In the past year a number of people have told me that I am fearless. My fearlessness seems to range from quilting to thinking, according to my observers. I have not thought of myself as fearless, rather committed to being the best I can be and to knowing the truth. My goals for my life that I have stated include: making a positive difference wherever I am, and going as far spiritually as I can in this lifetime. I suppose I am fearless in the quest of these two.
I was thinking about fearlessness in relation to sacred works such as the Bible. Recently there have been a series of shows on television from some people's Biblical point of view, supposedly representative of the scripture.
I have a problem with the shows. I was yelling at the television in just the first one. They added things, such as a conversation with Pharaoh's daughter telling Moses how he entered her family. They did not endeavor to explore any modern scholarship.
There is a group of people that think the Bible is literal in every sense. They deny scholarship, language, idioms, poetic license, editing over the ages and a huge number of other issues.
God is not delicate. We don't have to worry about upsetting Infinite Intelligence. God gave us a portion of intelligence and so obviously expects us to use it. God wants us to know the truth.
Let's think about idioms for a moment, you know manner of speaking things. I'm in a pickle. Manny died on third base. It took forever to get to work today. If you take those statements literally, you will not understand the conversation. Just explore some of the idioms in the Bible and you will understand it better than if you take idioms literally. So one of the idioms was that pillar of salt meant a person had a stroke or heart attack (they didn't know the difference in the Bronze Age). Lot's wife, being so upset that she disobeyed had a heart attack and died on the spot. To me that is more meaningful than picturing a pillar of sodium chloride.
Jesus taught in parables. Psalms were poetic songs. Some of the stories predate the Bible and are woven from other older cultures. How can it all be literal? Yet it can all be deeply meaningful being what it actually is.
Archaeology and historical work have shown us some interesting things. For example, the Exodus was somewhere in the 1,300 to 1,200 b.c.e. time range. But the account was not written down until the 700's when the people were in Babylonian captivity. The boundaries of Egypt in the Exodus days included much of the Holy Land. The people 500 years later didn't know that and assumed the Egyptian borders were always where they were in the 700's. So if they were in Egypt and went to the Holy Land which was in Egypt, where did they go?
James the brother of Jesus was the person in the 1st century that guided the Jesus Movement. He was the one everyone went to in order to get clarification and direction. Paul was suspect as a Roman insider. Peter waffled. James who knew Jesus his entire life was the person people turned to.
There is a lot of modern scholarship that is helpful in not destroying the Bible but in understanding it in the way that is more accurate and still deeply meaningful. There are fabulous books, programs. lecturers and magazines, the internet and more that can inform us and actually lead us to deeper faith than the simple, unthinking, silly literal position.
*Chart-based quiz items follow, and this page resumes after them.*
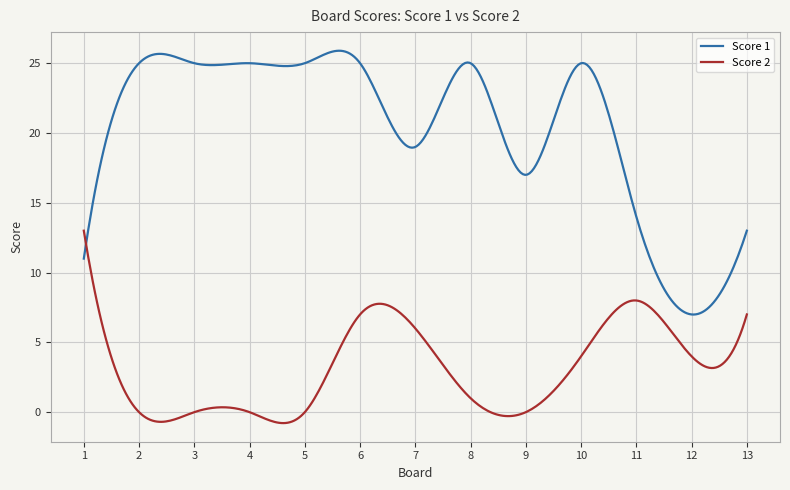

How many times do Score 1 and Score 2 cross each other?

1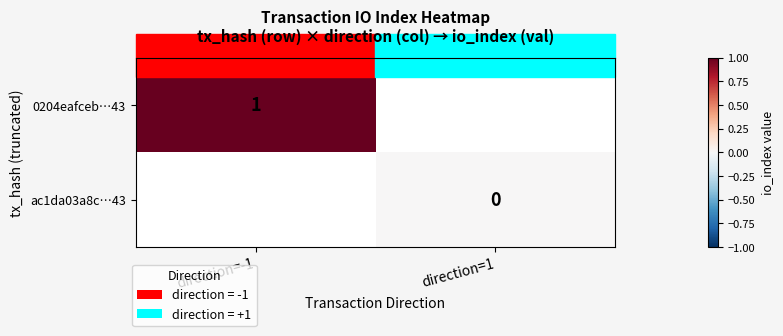

Is the value of 0204eafceb…43 at direction=-1 greater than the value of ac1da03a8c…43 at direction=1?

Yes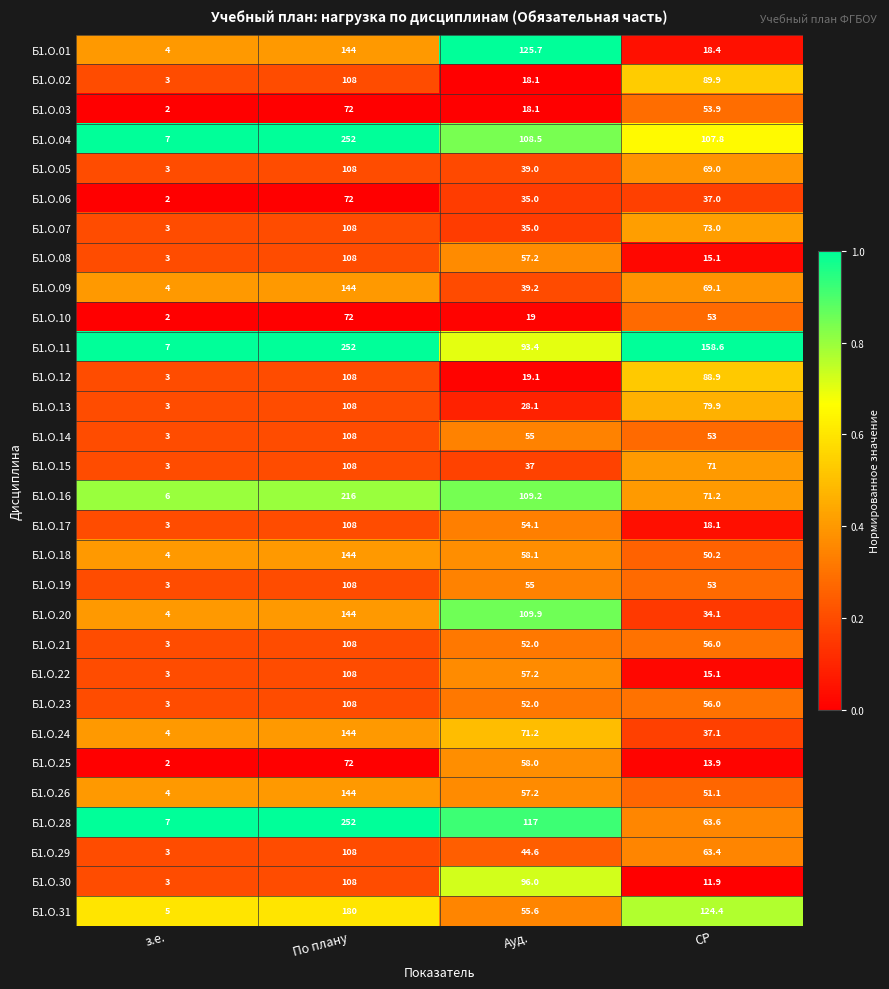

What is the sum of the Б1.О.17 values at По плану and СР?

126.1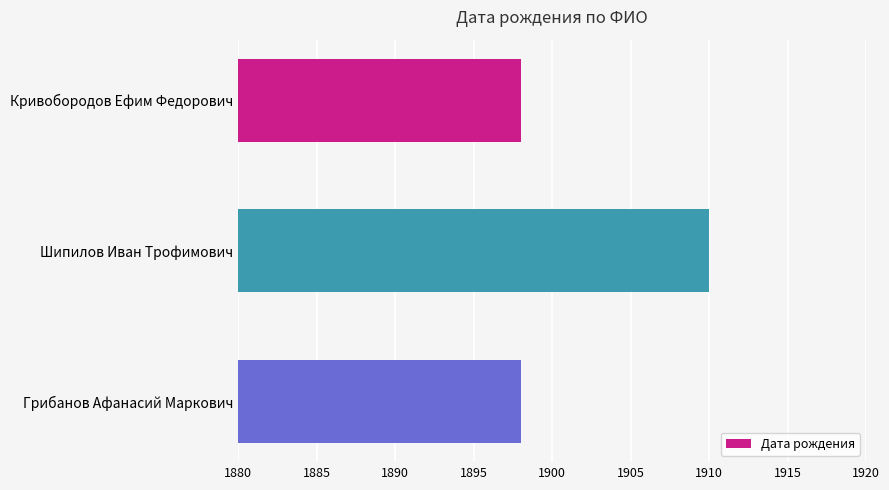

What is the label of the 3rd bar from the top?

Грибанов Афанасий Маркович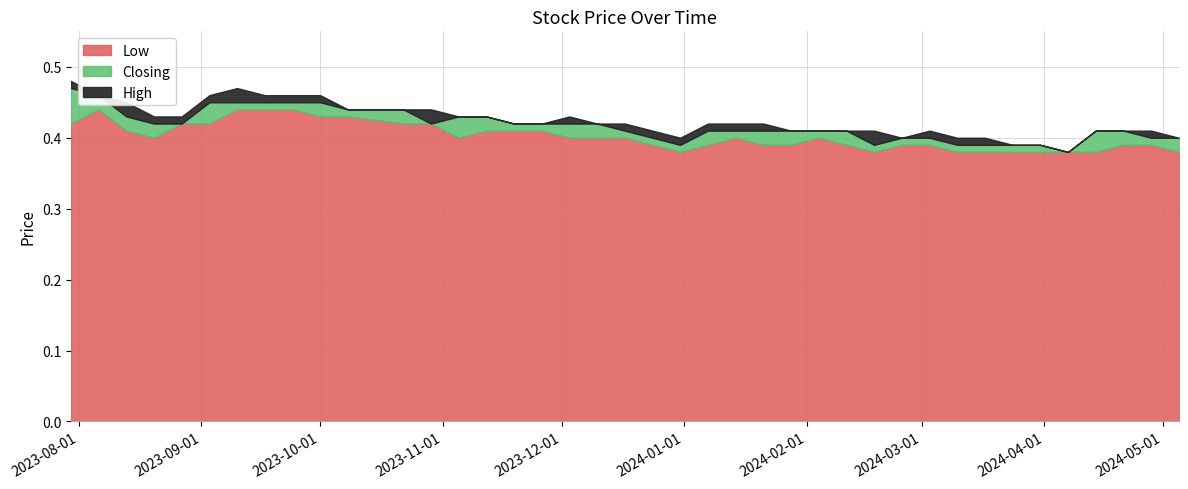

Which category has the highest value in the Closing series?

30/07/2023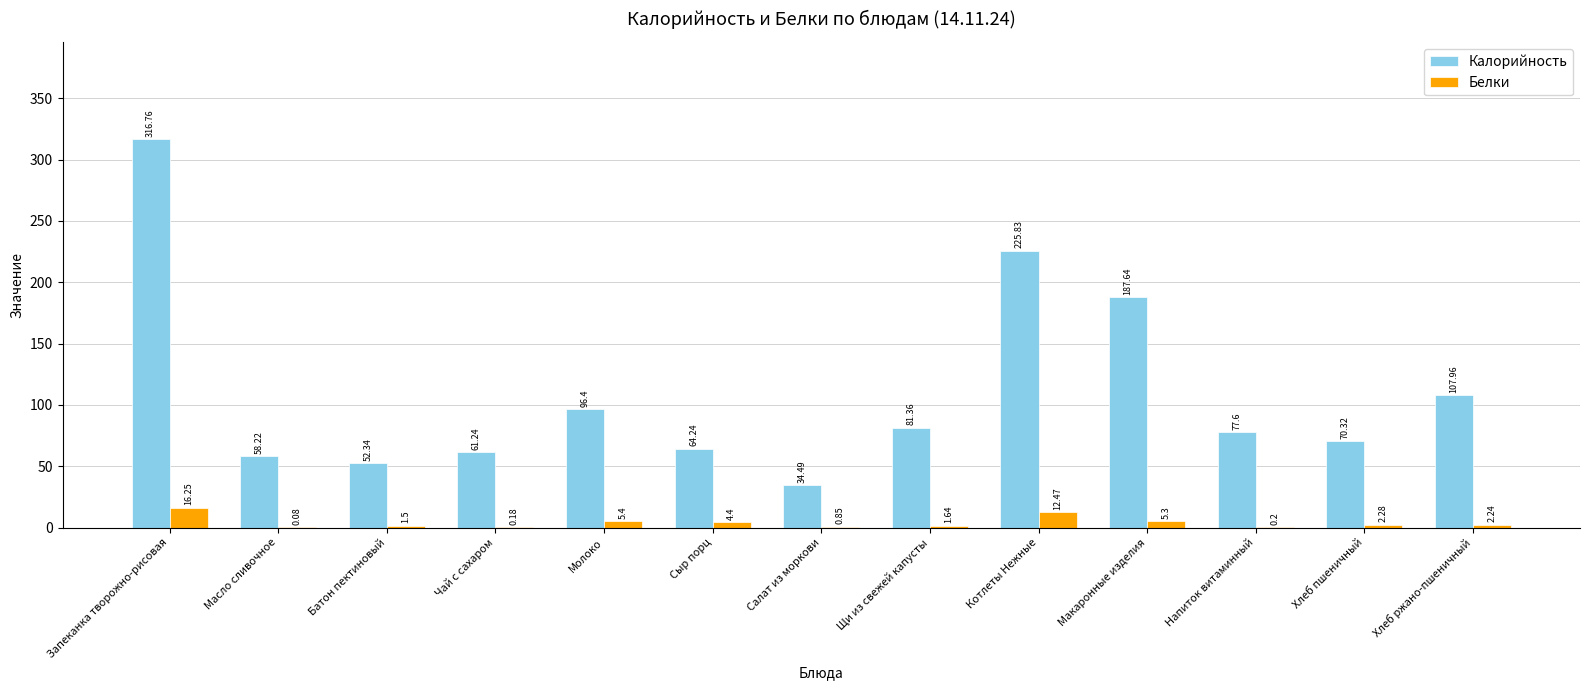

At which label does Белки reach its peak?

Запеканка творожно-рисовая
I am fearless in wanting to know the truth. I am fearless in the pursuit of excellence. I am fearless in working to make a difference. Join me. Be fearless with me.
Perfect Love casts out all fear. Lord, fill me with Your perfect Love, casting out all remnants of fear in me. Lead me to live, hand in hand with You, fearlessly, vibrant, alive and fully engaged in the great spiritual quest upon which I have set my foot.